A slightly different approach:

f(n){return!n?0:1<<31-__builtin_clz(n);}


This may be ruled invalid - in which case I will happily mark this as non-competing.

Input and output "arrays" are 32-bit unsigned integers - this limits the input list size to be exactly 32 - this may be a disqualifier. If the input is less than 32 bits long, then it may be padded with zero bits at the end.

# x86 assembly instructions, 12 bytes

31 c0 0f bd cf 74 04 ff c0 d3 e0 c3


Or in gcc assembly:

    .globl  f
f:
xor     %eax, %eax
bsrl    %edi, %ecx
je  .L2
inc     %eax
sall    %cl, %eax
.L2:
ret


This is a translation of my c answer and has the same I/O specs.

## Batch, 85 73 bytes

:a
@(if %1.==. exit)&set/ar=(1-f)*%1
@echo %r%&set/af^|=%1&shift&goto a


Takes input as command line arguments.

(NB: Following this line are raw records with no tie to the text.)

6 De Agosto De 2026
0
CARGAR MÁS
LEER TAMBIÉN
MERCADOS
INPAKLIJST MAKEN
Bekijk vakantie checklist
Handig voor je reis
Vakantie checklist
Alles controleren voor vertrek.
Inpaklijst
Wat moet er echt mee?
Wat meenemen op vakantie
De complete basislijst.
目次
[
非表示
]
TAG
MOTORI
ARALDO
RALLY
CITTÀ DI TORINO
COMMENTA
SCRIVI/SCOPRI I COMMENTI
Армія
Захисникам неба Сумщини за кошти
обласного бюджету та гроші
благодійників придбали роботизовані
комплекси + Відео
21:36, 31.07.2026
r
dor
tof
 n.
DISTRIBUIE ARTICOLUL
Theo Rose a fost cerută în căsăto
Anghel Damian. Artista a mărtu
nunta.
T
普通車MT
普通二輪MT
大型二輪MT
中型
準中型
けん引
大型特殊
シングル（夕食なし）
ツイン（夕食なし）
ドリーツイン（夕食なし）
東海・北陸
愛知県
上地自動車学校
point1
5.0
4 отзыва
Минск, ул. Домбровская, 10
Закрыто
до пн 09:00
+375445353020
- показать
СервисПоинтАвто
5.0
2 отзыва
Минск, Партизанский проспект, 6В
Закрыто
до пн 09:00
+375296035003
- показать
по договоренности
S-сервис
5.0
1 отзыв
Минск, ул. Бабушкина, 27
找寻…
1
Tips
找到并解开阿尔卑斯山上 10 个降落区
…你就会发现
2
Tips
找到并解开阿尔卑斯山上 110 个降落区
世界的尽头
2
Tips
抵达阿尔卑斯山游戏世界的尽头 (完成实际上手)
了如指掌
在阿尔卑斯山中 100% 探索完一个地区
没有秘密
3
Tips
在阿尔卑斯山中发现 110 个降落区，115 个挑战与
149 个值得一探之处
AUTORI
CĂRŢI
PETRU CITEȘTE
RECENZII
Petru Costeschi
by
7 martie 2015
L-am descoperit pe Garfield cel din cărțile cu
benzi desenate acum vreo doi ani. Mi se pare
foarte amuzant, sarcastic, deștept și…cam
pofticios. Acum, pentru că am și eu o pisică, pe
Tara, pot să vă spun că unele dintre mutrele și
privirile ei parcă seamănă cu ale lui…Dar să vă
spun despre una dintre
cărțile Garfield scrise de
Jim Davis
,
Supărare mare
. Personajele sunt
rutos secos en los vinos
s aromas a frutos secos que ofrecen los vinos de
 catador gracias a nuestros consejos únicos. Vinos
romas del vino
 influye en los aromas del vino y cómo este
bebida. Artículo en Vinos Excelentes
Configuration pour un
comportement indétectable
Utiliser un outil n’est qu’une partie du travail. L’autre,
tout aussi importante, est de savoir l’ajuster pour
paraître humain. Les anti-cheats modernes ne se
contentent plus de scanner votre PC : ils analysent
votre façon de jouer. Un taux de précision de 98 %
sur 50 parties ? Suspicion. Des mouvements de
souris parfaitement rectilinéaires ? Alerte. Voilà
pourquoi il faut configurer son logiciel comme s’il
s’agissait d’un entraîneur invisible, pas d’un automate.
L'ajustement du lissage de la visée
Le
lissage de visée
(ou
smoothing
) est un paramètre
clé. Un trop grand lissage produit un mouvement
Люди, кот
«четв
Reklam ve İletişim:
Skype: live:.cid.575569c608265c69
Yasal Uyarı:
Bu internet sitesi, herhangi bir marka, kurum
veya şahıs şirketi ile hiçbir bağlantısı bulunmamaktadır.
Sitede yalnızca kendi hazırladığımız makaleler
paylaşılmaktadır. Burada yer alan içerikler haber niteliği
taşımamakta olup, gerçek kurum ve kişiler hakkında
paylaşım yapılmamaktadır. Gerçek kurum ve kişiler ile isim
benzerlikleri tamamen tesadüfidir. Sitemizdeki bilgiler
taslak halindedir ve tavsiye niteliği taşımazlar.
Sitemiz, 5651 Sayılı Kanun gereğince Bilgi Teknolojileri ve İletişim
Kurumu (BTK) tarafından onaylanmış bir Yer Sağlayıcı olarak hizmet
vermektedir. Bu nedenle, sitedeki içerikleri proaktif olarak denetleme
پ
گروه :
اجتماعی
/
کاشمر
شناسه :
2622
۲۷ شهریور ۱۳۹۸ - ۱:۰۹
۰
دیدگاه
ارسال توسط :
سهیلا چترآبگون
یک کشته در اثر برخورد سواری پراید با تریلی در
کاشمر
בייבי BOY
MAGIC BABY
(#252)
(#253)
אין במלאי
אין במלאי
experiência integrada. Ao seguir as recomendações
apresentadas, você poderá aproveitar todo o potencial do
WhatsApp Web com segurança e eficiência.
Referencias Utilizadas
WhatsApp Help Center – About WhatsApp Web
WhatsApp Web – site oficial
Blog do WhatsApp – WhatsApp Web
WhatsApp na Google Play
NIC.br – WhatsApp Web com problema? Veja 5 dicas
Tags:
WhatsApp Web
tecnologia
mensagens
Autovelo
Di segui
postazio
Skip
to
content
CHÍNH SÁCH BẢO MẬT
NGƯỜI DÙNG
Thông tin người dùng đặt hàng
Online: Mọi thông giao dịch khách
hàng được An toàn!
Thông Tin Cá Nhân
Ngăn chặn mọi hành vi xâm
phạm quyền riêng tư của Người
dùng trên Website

For eample: 1.bat 0 1 0 1 0 0 1

Previous version

@set f=1
:a
@(if %1.==. exit)&set/ar=f*%1
@echo %r%&(if %1==1 set f=)&shift&goto a


# Brain-Flak, 230 bytes

([]){{}({}[()]<>)<>([])}{}<>([]){{}({}<>)<>([])}{}<>({<({}<>)<>>()}<(())>){({}[()]<<>({}<>)>)}{}(([])<{{}(({})())({<{}>{}((<()>))}<{}{}>)({}<>)<>([])}<>>){({}[()]<({}<>)<>>)}{}<>([]){{}({}<>)<>([])}{}<>{}{}([]){{}({}<>)<>([])}{}<>


I will explain soon but my mom cooked me some fried potatoes

([]){{}({}[()]<>)<>([])}{}<>([]){{}({}<>)<>([])}{}<> Subtracts one from every item

({<({}<>)<>>()}<(())>){({}[()]<<>({}<>)>)}{} Loops down stack until current item is zero and adds one

(([])<{{} (({})())({<{}>{}((<()>))}<{}{}>) ({}<>)<>([])}<>>){({}[()]<({}<>)<>>)}{}<> On every item of stack if it is 0 do nothing and if it is -1 add one

([]){{}({}<>)<>([])}{}<> Flip stack

{}{} Remove the two zeros at top of stack

([]){{}({}<>)<>([])}{}<> Flip stack back
`

Try it online!

## Special thanks

Special thanks to Wheat Wizard and Riley for helping me a ton with code!